The “Right to Try” Psilocybin and New Drug Therapies
The “Right to Try” Psilocybin and New Drug Therapies
I was talking to another lawyer about last week’s vote by Oregonians to legalize psilocybin therapy here in the state. We discussed how licensed facilities won’t be up and running for a few more years, and how, in the meantime, people will have to make do with general decriminalization under Measure 109 and maybe, in certain cases, reliance on Right to Try access.
Public Law 115-176 (“Right to Try”) is a federal law enacted in 2018 that creates a uniform system for terminal patients seeking access to investigational treatments. It’s quite restrictive. Right to Try was first introduced as state legislation, with similar laws in 41 states (the federal law does not contain preemption language). Specifically, Right to Try amends the Federal Food, Drug, and Cosmetic Act,
to exempt, from specified requirements and restrictions under that Act and other laws, the provision of certain unapproved, investigational drugs to a terminally ill patient who has exhausted approved treatment options and is unable to participate in a clinical trial involving the drugs.
Unlike with many precursor state laws, no institutional review board review is required. However, Right to Try requires that the manufacturer or sponsor of an “eligible investigational drug” report annually to the Food and Drug Administration (FDA) on any provision of a drug. And the FDA is required to post a summary of such use on its website.
To date, FDA has not been particularly helpful about the new law. This may be due to the fact that Right to Try was designed specifically “to diminish the FDA’s powers over people’s lives.” Or because Right to Try is similar to FDA’s existing expanded access program (often referred to as the “compassionate use” program). Or, it could be because FDA is sort of a drag about everything.
On July 24, 2020, the agency finally published a proposed rule to facilitate Right to Try reporting requirements (I’m not sure this was even necessary). Comments closed at the end of September. Because the reporting protocol is not yet final, it’s unclear how many patients have received drugs under Right to Try over the past few years, what drugs they have received, or how any of this is really working out for people. Things seem pretty slow overall.
In any case, it’s important to note that Right to Try does not encompass any drug or treatment under the sun. Eligible investigational drugs must: 1) have completed an FDA-approved Phase 1 clinical trial; 2) be in an active clinical trial intended to form the basis of an application for approval, or subject of an approval application; and 3) be in ongoing active development or production. As one might expect, Right to Try also limits the liability of “a sponsor, manufacturer, prescriber, or dispenser that provides, or declines to provide, an eligible investigational drug to an eligible patient in accordance with the bill.”
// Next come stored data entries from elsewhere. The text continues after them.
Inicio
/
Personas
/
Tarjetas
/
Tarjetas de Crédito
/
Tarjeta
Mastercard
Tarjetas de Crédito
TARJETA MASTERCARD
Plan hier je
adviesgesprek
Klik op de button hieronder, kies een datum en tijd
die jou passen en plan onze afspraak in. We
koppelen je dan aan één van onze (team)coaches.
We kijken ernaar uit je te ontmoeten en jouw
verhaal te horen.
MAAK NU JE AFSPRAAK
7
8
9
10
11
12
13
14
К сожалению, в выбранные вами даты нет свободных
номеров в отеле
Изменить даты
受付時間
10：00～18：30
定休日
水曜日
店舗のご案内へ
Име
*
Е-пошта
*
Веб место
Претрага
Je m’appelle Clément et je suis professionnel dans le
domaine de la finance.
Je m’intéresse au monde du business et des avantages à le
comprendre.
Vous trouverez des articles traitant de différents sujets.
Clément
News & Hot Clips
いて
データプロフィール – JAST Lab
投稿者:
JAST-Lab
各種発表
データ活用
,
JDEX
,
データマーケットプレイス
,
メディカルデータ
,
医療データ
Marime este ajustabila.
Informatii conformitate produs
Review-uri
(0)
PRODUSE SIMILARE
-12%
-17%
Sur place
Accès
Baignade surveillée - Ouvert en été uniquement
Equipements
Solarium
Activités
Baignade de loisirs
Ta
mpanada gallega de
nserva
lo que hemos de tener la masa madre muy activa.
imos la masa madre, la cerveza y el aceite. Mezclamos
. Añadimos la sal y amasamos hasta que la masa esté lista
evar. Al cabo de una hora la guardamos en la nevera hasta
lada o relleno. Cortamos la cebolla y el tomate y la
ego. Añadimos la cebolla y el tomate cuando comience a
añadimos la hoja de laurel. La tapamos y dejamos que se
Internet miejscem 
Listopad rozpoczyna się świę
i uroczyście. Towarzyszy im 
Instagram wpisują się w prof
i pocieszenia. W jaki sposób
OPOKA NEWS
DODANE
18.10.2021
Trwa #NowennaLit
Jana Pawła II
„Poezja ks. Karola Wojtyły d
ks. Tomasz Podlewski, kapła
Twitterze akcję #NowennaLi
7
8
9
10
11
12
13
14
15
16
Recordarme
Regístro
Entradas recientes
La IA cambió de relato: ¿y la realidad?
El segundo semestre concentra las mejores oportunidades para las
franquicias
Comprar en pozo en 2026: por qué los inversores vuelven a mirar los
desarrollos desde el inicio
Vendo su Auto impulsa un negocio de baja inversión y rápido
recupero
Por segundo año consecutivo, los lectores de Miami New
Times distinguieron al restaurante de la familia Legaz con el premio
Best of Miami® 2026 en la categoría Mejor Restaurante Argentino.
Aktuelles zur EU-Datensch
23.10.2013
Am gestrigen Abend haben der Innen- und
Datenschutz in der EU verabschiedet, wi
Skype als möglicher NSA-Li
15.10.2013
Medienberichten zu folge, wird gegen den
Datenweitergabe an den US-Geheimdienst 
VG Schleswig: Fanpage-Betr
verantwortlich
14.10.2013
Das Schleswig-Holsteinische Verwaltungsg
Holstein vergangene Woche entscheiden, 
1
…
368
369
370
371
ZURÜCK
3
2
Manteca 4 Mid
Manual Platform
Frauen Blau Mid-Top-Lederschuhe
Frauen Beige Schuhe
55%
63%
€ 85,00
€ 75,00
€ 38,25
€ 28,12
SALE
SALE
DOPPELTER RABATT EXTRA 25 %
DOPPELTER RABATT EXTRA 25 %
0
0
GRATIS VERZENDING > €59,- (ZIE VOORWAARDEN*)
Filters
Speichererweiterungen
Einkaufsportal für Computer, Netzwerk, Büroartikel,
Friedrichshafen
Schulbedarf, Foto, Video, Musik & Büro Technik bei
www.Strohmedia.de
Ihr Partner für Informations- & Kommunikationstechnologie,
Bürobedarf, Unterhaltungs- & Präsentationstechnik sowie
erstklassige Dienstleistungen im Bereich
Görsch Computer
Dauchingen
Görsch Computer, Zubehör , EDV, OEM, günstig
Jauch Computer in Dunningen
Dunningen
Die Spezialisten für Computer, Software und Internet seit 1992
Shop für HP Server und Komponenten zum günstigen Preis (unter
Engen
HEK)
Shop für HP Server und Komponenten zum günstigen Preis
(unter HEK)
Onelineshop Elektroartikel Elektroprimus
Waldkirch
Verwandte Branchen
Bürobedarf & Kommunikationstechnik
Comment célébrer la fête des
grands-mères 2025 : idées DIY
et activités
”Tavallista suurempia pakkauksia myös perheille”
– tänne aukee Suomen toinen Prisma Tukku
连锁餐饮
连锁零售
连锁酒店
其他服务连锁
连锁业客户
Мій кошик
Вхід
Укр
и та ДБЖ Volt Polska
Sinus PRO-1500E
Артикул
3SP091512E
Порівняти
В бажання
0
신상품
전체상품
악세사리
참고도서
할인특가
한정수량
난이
Obviously, a big question here is which drugs qualify as eligible three prongs identified above. The answer to that will always be a question of timing, but our read is that psilocybin and MDMA preparations should currently qualify. The question for doctors and patients will be whether these drugs are worth a look in each case scenario, and beyond that, whether dealing with Right to Try or one of the state law analogues is worth it. A terminal patient wishing to try psilocybin in Oregon, for example, might be inclined to source a few stems and caps locally rather than try to obtain a distilled preparation from an FDA pharmaceutical applicant.
Let’s see how it all goes. We will otherwise continue to monitor federal and state right-to-try laws, along with other possible “safe harbors” for psychedelic drugs use, including everything from religious exemptions to state licensed service providers to broad decriminalization. Psilocybin in particular is being modeled on all of these paths today. It’s a very promising compound and we are definitely here for it.